41. A History of Violence

AHistoryOfViolence1I love a high concept. God, I do — and if you happen to mix it with a study of violence, and have it directed by the master of violence, it’s a beautiful thing. Even though that guy’s cheek is busted open puckering against the floor…

Viggo Mortensen plays Tom Stall, a good ol’ boy who runs a small town diner. One night, a pair of rather frank killers intrudes, and while we were following them for a while, we veer away from Tarantino territory when they’re quickly dispatched by Tom. Why is it, the town slowly begins to ask, that he’s so good at killing? To help them with the asking, Ed Harris is here, sunglassed and angry.

Carl Fogarty here is convinced that Tom is not who he says he is, that he’s actually a gangster from Philadelphia named Joey. And from there, we go, and tell a complete story that rounds out in the end and asks questions about the nature and culture of violence in America.

It’s a real visceral one. But like (in my opinion) the better entries in Cronenberg’s canon, it’s got a sensitivity to humanity such that Tom provides genuine pathos despite his character’s true nature as fundamentally hidden. Maria Bello and William Hurt round out another film that’s well casted by the C-Man. And while this is definitely Tom’s story, they make the most of their support roles.

Leave it to an adaptation, I suppose, to get supporting characters right. Much as I might malign the institution that is adaptations in film, it’s only logical that if the institution leaves screenwriting stripped of a soul, we’ll only find humanity in other media.

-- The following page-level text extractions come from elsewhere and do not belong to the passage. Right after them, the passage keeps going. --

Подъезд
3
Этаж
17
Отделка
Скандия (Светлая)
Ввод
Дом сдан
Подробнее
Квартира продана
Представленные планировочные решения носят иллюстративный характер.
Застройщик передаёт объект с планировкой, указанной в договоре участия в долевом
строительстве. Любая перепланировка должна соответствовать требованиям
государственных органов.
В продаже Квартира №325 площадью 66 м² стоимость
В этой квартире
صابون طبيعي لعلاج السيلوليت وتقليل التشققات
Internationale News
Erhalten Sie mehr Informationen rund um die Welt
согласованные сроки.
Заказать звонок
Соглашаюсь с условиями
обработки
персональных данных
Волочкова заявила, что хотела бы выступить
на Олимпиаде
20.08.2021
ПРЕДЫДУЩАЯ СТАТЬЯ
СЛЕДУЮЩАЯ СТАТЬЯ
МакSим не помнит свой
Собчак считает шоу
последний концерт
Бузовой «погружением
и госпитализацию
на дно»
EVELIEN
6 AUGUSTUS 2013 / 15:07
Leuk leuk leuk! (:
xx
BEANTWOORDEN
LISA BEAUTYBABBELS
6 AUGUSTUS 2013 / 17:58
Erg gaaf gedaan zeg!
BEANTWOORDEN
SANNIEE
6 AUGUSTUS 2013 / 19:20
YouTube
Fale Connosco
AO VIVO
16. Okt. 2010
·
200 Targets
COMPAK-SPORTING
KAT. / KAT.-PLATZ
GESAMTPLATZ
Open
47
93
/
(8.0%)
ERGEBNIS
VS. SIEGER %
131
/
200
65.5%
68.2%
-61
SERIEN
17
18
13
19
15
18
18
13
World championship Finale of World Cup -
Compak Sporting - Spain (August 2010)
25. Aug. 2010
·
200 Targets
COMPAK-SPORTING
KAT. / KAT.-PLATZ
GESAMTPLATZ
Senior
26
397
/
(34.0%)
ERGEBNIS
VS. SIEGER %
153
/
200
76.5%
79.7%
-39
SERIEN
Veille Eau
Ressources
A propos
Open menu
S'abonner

Speaking of humanity, for a film with its title, the violence on display here is a showcase, and largely unique. People aren’t just killed, they’re disfigured by violence, and nary a one kill looks like the typical Hollywood whatever. For an interrogation of our relationship to violence, this ingredient is necessary, though it might not seem so in the moment.

This is the penultimate Cronenberg film on the list. The next, we won’t see for a while. For now, A History of Violence is a great story with full characters, heightened situations, and brutality like no other.